As we reported back in February, the Natural Resources Defense Council sued the EPA in federal court as part of an ongoing effort to halt the use of an insecticide called propoxur, which can pose a threat to the brain and nervous systems of children.
Under today’s agreement between the EPA, Sergeant’s Pet Care Products and Wellmark International (the two companies make products like Bansect, Sentry, Zodiac and Biospot), the companies will be allowed to continue producing collars containing propoxur until April 1, 2015. They will be allowed to continue distributing those collars until April 1, 2016.
While health advocates are happy to see an eventual end to the use of propoxur, the lengthy phase-out period, along with the fact that flea collars can sit on store shelves for years before passing their effective date remains a concern.

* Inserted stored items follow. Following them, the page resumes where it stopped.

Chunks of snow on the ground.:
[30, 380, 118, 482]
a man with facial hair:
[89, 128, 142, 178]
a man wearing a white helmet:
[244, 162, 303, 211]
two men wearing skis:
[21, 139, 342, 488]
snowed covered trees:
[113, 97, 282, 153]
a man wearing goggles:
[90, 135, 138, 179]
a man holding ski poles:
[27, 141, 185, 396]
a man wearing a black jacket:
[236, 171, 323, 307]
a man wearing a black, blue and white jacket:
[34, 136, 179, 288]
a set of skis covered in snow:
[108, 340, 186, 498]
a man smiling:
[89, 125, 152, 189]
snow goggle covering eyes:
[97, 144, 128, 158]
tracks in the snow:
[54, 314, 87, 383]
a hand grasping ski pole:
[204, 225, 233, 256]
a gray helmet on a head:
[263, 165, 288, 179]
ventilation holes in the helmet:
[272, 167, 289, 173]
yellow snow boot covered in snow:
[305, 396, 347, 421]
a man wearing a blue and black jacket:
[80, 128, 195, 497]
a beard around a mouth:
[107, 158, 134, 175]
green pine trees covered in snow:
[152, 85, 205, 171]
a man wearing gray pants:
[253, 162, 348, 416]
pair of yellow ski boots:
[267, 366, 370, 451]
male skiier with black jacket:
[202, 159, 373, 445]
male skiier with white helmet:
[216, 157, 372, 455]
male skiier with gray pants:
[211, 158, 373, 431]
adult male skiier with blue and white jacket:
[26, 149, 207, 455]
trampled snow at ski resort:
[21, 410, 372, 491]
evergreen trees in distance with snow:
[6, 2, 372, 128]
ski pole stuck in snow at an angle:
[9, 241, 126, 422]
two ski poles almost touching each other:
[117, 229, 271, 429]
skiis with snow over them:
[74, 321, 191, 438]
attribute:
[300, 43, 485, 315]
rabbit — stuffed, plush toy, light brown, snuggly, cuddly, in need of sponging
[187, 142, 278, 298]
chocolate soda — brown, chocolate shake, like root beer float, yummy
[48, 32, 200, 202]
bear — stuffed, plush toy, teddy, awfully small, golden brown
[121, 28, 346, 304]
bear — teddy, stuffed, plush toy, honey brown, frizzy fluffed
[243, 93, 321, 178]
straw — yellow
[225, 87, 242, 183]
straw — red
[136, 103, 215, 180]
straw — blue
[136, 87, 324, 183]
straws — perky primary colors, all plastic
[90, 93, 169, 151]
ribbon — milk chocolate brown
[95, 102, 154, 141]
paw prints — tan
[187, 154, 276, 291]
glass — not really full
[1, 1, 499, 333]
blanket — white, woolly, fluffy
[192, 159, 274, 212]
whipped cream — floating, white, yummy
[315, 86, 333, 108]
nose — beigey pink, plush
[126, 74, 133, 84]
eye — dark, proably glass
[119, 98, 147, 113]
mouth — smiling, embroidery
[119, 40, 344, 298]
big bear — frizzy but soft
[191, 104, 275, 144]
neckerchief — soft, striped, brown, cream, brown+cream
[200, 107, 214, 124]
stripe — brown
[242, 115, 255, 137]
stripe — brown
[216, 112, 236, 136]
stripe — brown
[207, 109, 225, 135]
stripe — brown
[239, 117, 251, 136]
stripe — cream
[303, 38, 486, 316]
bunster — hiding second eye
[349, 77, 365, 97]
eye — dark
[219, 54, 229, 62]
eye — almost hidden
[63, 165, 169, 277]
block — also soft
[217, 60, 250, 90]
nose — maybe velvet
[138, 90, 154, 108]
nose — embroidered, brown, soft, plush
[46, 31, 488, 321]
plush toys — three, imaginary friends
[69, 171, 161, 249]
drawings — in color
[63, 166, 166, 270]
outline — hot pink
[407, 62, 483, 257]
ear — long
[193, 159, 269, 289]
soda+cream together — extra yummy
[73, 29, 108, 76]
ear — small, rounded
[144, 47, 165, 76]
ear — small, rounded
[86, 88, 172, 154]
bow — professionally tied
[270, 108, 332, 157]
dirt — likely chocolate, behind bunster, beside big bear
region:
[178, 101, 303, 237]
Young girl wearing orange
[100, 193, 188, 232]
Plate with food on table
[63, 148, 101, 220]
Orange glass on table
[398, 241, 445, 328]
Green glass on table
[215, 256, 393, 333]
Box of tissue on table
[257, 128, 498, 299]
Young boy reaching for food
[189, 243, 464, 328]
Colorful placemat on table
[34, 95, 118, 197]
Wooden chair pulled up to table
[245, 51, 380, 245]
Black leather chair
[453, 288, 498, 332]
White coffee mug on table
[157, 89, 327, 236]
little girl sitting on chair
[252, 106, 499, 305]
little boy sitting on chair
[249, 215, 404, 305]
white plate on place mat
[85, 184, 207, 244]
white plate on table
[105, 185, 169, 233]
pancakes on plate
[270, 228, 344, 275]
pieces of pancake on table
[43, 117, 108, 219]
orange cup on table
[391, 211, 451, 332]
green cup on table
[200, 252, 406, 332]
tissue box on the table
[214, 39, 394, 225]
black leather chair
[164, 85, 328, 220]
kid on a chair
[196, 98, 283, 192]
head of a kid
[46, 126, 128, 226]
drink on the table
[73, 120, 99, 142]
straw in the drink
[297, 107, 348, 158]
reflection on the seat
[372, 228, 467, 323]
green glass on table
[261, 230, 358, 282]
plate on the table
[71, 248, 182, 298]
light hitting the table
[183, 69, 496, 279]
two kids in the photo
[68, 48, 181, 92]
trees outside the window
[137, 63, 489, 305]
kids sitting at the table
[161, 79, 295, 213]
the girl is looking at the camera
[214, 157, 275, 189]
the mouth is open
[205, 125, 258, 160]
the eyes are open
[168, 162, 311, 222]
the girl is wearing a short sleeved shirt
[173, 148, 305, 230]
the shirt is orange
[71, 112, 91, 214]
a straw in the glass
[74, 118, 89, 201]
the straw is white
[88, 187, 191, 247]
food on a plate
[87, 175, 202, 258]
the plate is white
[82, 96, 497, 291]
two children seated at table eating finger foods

Additionally, the continued use of the second chemical involved in the NRDC lawsuit, tetrachlorvinphos (TCVP), was not dealt with by today’s agreement. It’s possible that this will be resolved in the near future, but advocates say that every day a decision delayed is another day that pet-loving children are at risk.
“It’s good to see EPA and pet companies start to address the health threat from toxic chemicals in flea collars, but our kids still need better and more complete protection,” says Miriam Rotkin-Ellman, senior scientist with the Natural Resources Defense Council.
In 2010, the EPA issued an assessment finding that the risks to children from toxin levels were “of concern.”
Last year, the agency finished its assessment of the insecticide and found, in some cases, “unacceptable risks to children from exposure to propoxur pet collars on the first day following application.”
“EPA found a risk to kids and that deserves immediate action, not a slow retreat,” says Rotkin-Ellman. “Families shouldn’t have to wait years for dangerous products to leave the store shelves. We need strong action that removes these dangerous products from the marketplace and doesn’t leave families at risk.
Because of the concern that these collars could continue to be on shelves for years to come, NRDC is urging major pet store chains to consider removing the collars in question now sooner than later.